I was wandering around, looking for a new audio book, and stumbled on this one. I figured so many people have raved about it that it couldn’t be terrible. So, I picked it up.
If you’ve been under a rock, it’s Cheryl’s personal story of her redemption, of sorts, after her mother died and her marriage fell apart (due to her infidelities and drug addiction). She decides that what she needs to do is hike the Pacific Crest Trail from California to Washington (actually, Oregon came later, after she discovered that the Sierras were snowed in) alone. She has no experience, she has no idea what’s in store for her. And yet, you have to admire her for going through with it, even when — especially when — the going gets hard.
But I couldn’t get past the “poor me” vibe that I felt was under the whole book. Maybe it’s because Cheryl didn’t narrate her own book and I never really got past that. Or maybe I’m just too judgmental (which I am, unfortunately).
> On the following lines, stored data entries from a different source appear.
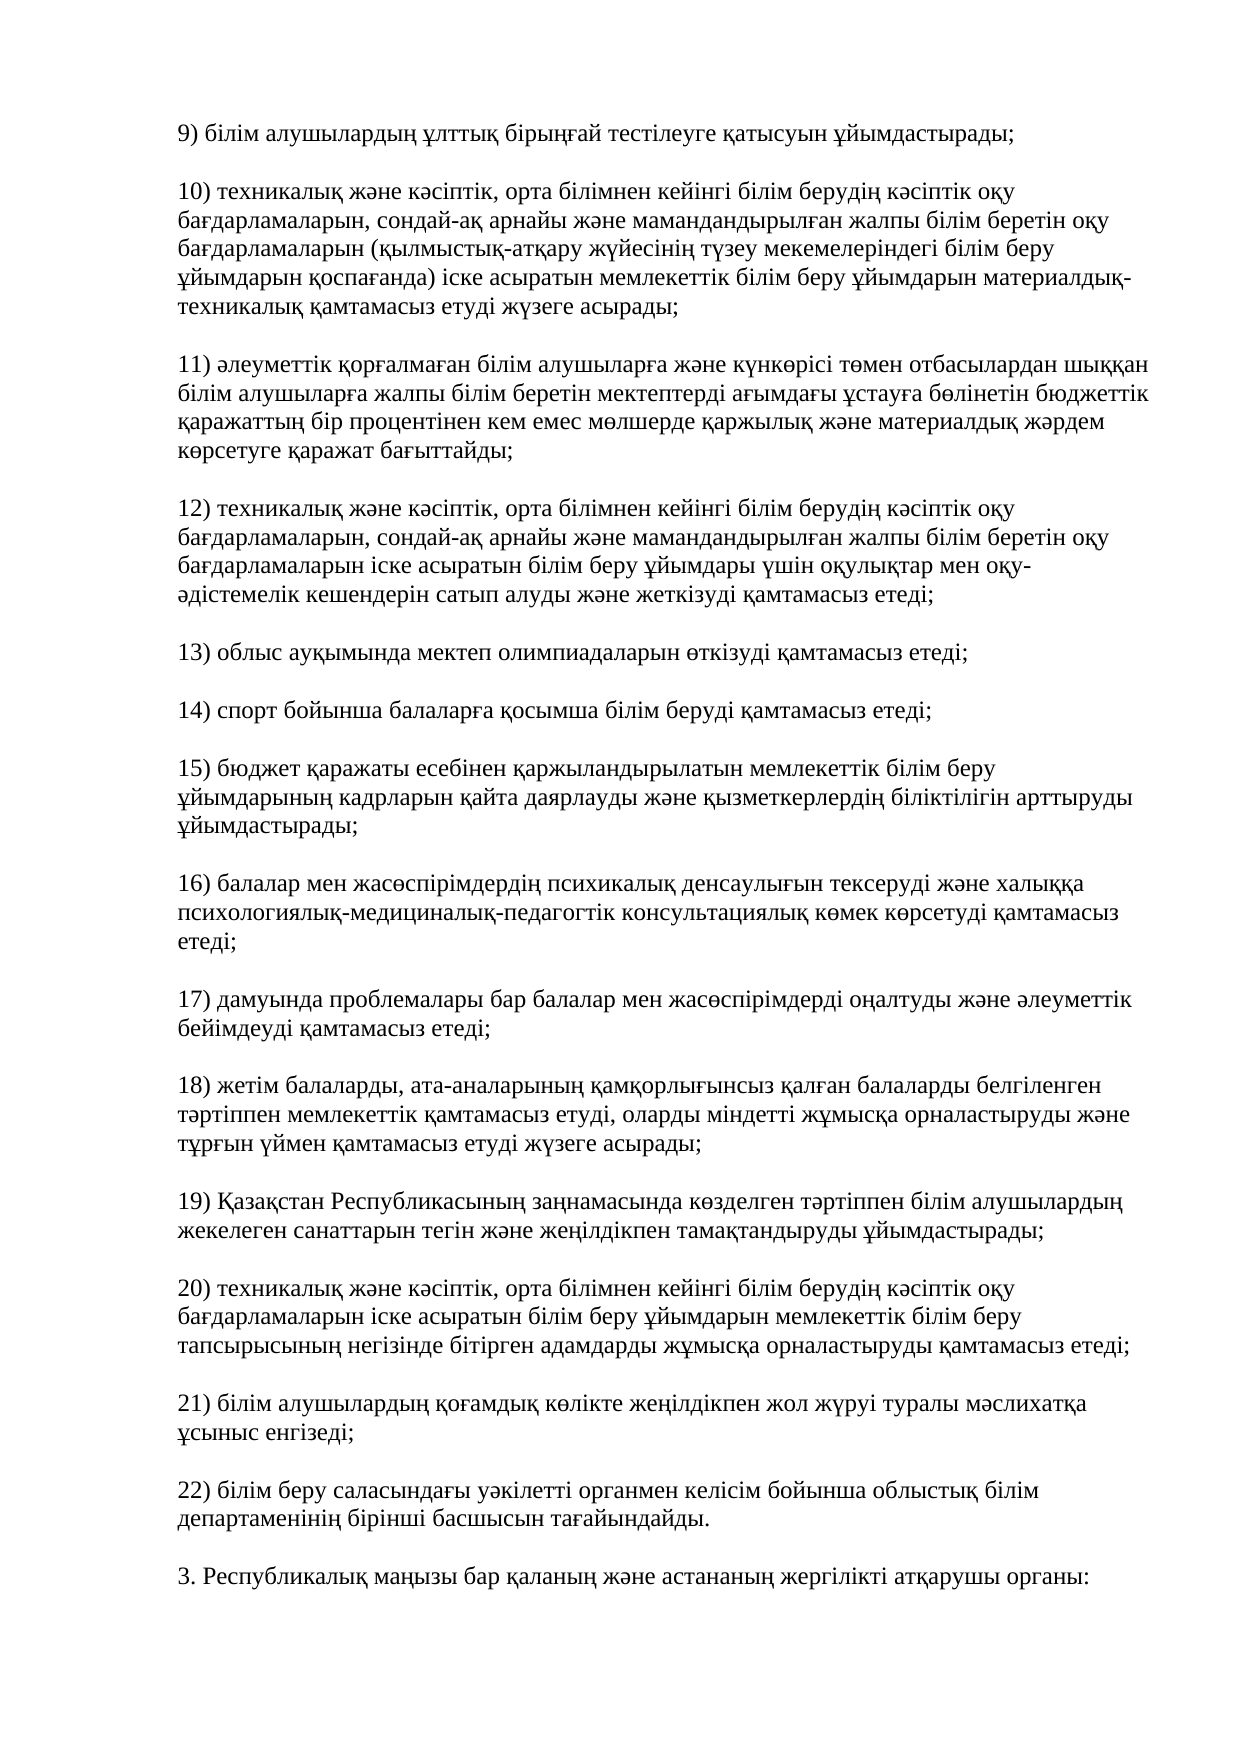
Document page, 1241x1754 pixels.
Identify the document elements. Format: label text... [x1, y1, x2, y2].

text 3. Республикалық маңызы бар қаланың және астананың жергілікті атқарушы органы: [177, 1561, 1152, 1590]
text 15) бюджет қаражаты есебінен қаржыландырылатын мемлекеттік білім беру ұйымдарының кадрларын қайта даярлауды және қызметкерлердің біліктілігін арттыруды ұйымдастырады; [177, 753, 1152, 839]
text 18) жетім балаларды, ата-аналарының қамқорлығынсыз қалған балаларды белгіленген тәртіппен мемлекеттік қамтамасыз етуді, оларды міндетті жұмысқа орналастыруды және тұрғын үймен қамтамасыз етуді жүзеге асырады; [177, 1071, 1152, 1157]
text 12) техникалық және кәсіптік, орта білімнен кейінгі білім берудің кәсіптік оқу бағдарламаларын, сондай-ақ арнайы және мамандандырылған жалпы білім беретін оқу бағдарламаларын іске асыратын білім беру ұйымдары үшін оқулықтар мен оқу-әдістемелік кешендерін сатып алуды және жеткізуді қамтамасыз етеді; [177, 493, 1152, 608]
text 19) Қазақстан Республикасының заңнамасында көзделген тәртіппен білім алушылардың жекелеген санаттарын тегін және жеңілдікпен тамақтандыруды ұйымдастырады; [177, 1186, 1152, 1243]
text 9) білім алушылардың ұлттық бірыңғай тестілеуге қатысуын ұйымдастырады; [177, 118, 1152, 147]
text 11) әлеуметтік қорғалмаған білім алушыларға және күнкөрісі төмен отбасылардан шыққан білім алушыларға жалпы білім беретін мектептерді ағымдағы ұстауға бөлінетін бюджеттік қаражаттың бір процентінен кем емес мөлшерде қаржылық және материалдық жәрдем көрсетуге қаражат бағыттайды; [177, 349, 1152, 464]
text 22) білім беру саласындағы уәкілетті органмен келісім бойынша облыстық білім департаменінің бірінші басшысын тағайындайды. [177, 1475, 1152, 1532]
text 13) облыс ауқымында мектеп олимпиадаларын өткізуді қамтамасыз етеді; [177, 637, 1152, 666]
text 10) техникалық және кәсіптік, орта білімнен кейінгі білім берудің кәсіптік оқу бағдарламаларын, сондай-ақ арнайы және мамандандырылған жалпы білім беретін оқу бағдарламаларын (қылмыстық-атқару жүйесінің түзеу мекемелеріндегі білім беру ұйымдарын қоспағанда) іске асыратын мемлекеттік білім беру ұйымдарын материалдық-техникалық қамтамасыз етуді жүзеге асырады; [177, 176, 1152, 320]
text 14) спорт бойынша балаларға қосымша білім беруді қамтамасыз етеді; [177, 695, 1152, 724]
text 16) балалар мен жасөспірімдердің психикалық денсаулығын тексеруді және халыққа психологиялық-медициналық-педагогтік консультациялық көмек көрсетуді қамтамасыз етеді; [177, 868, 1152, 955]
text 17) дамуында проблемалары бар балалар мен жасөспірімдерді оңалтуды және әлеуметтік бейімдеуді қамтамасыз етеді; [177, 984, 1152, 1041]
text 21) білім алушылардың қоғамдық көлікте жеңілдікпен жол жүруі туралы мәслихатқа ұсыныс енгізеді; [177, 1388, 1152, 1446]
text 20) техникалық және кәсіптік, орта білімнен кейінгі білім берудің кәсіптік оқу бағдарламаларын іске асыратын білім беру ұйымдарын мемлекеттік білім беру тапсырысының негізінде бітірген адамдарды жұмысқа орналастыруды қамтамасыз етеді; [177, 1273, 1152, 1359]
But while I really enjoyed the moments when Cheryl was battling against the trail, and mostly succeeding, I didn’t have much patience for Cheryl herself. (Now that I write this, it sounds really judgmental. Maybe it’s just wrong time wrong book?) I was talking to someone who had a similar experience with Eat, Pray, Love (which I really liked). Perhaps we’re more apt to judge women who travel because their lives are broken than those (men?) who just up and leave (I’m looking at you, Bill Bryson) to go experience the world.
I don’t know. I just know that I didn’t connect with this one as much as I hoped it would.